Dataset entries

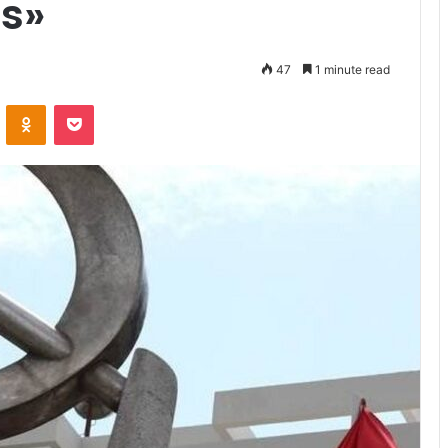
ss»
47
1 minute read
VKontakte
Odnoklassniki
Pocket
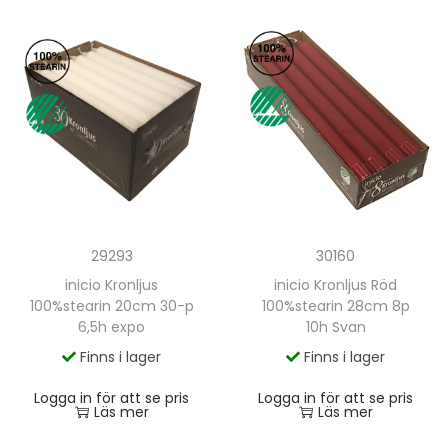
29293
30160
inicio Kronljus
inicio Kronljus Röd
100%stearin 20cm 30-p
100%stearin 28cm 8p
6,5h expo
10h Svan
Finns i lager
Finns i lager
Logga in för att se pris
Logga in för att se pris
Läs mer
Läs mer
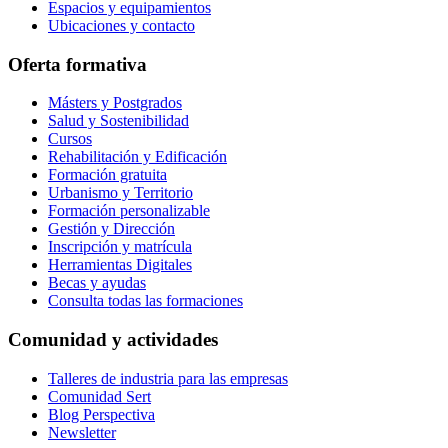
Espacios y equipamientos
Ubicaciones y contacto
Oferta formativa
Másters y Postgrados
Salud y Sostenibilidad
Cursos
Rehabilitación y Edificación
Formación gratuita
Urbanismo y Territorio
Formación personalizable
Gestión y Dirección
Inscripción y matrícula
Herramientas Digitales
Becas y ayudas
Consulta todas las formaciones
Comunidad y actividades
Talleres de industria para las empresas
Comunidad Sert
Blog Perspectiva
Newsletter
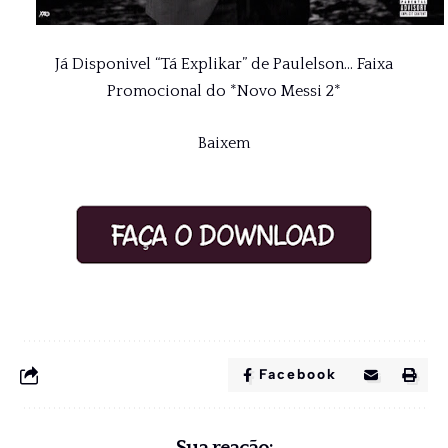
Já Disponivel “Tá Explikar” de Paulelson… Faixa
Promocional do *Novo Messi 2*
Baixem
Facebook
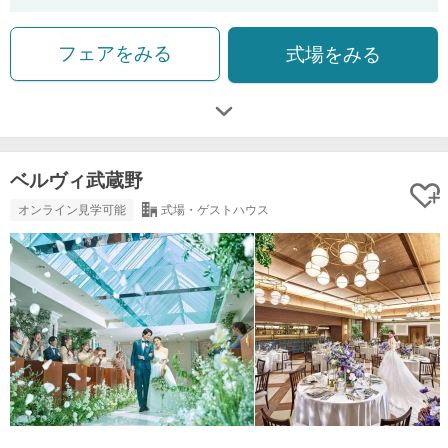
フェアをみる
式場をみる
ベルヴィ武蔵野
オンライン見学可能
式場・ゲストハウス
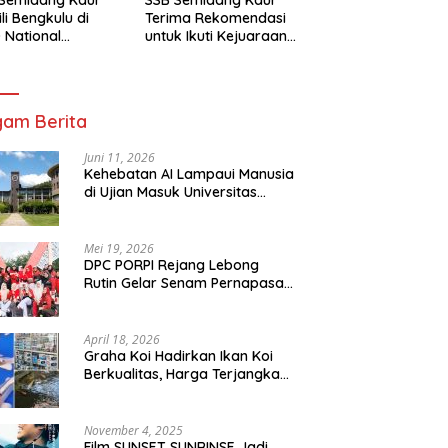
li Bengkulu di
Terima Rekomendasi
 National
untuk Ikuti Kejuaraan
mpionship 2026
Nasional Garuda Anak
arta
Nusantara 2026
am Berita
Juni 11, 2026
Kehebatan AI Lampaui Manusia
di Ujian Masuk Universitas
Tersulit Jepang
Mei 19, 2026
DPC PORPI Rejang Lebong
Rutin Gelar Senam Pernapasan
di Setia Negara Curup
April 18, 2026
Graha Koi Hadirkan Ikan Koi
Berkualitas, Harga Terjangkau
untuk Semua Kalangan
November 4, 2025
Film SUNSET SUNRINSE Jadi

YOUR INSTRUCTIONS:
Reproduce every line of text in the data above, word for word and in the same order, leaving out the pictures.

RESPONSE:
ss»
47
1 minute read
VKontakte
Odnoklassniki
Pocket
29293
30160
inicio Kronljus
inicio Kronljus Röd
100%stearin 20cm 30-p
100%stearin 28cm 8p
6,5h expo
10h Svan
Finns i lager
Finns i lager
Logga in för att se pris
Logga in för att se pris
Läs mer
Läs mer
Espacios y equipamientos
Ubicaciones y contacto
Oferta formativa
Másters y Postgrados
Salud y Sostenibilidad
Cursos
Rehabilitación y Edificación
Formación gratuita
Urbanismo y Territorio
Formación personalizable
Gestión y Dirección
Inscripción y matrícula
Herramientas Digitales
Becas y ayudas
Consulta todas las formaciones
Comunidad y actividades
Talleres de industria para las empresas
Comunidad Sert
Blog Perspectiva
Newsletter
Já Disponivel “Tá Explikar” de Paulelson… Faixa
Promocional do *Novo Messi 2*
Baixem
Facebook
フェアをみる
式場をみる
ベルヴィ武蔵野
オンライン見学可能
式場・ゲストハウス
li Bengkulu di
Terima Rekomendasi
 National
untuk Ikuti Kejuaraan
mpionship 2026
Nasional Garuda Anak
arta
Nusantara 2026
am Berita
Juni 11, 2026
Kehebatan AI Lampaui Manusia
di Ujian Masuk Universitas
Tersulit Jepang
Mei 19, 2026
DPC PORPI Rejang Lebong
Rutin Gelar Senam Pernapasan
di Setia Negara Curup
April 18, 2026
Graha Koi Hadirkan Ikan Koi
Berkualitas, Harga Terjangkau
untuk Semua Kalangan
November 4, 2025
Film SUNSET SUNRINSE Jadi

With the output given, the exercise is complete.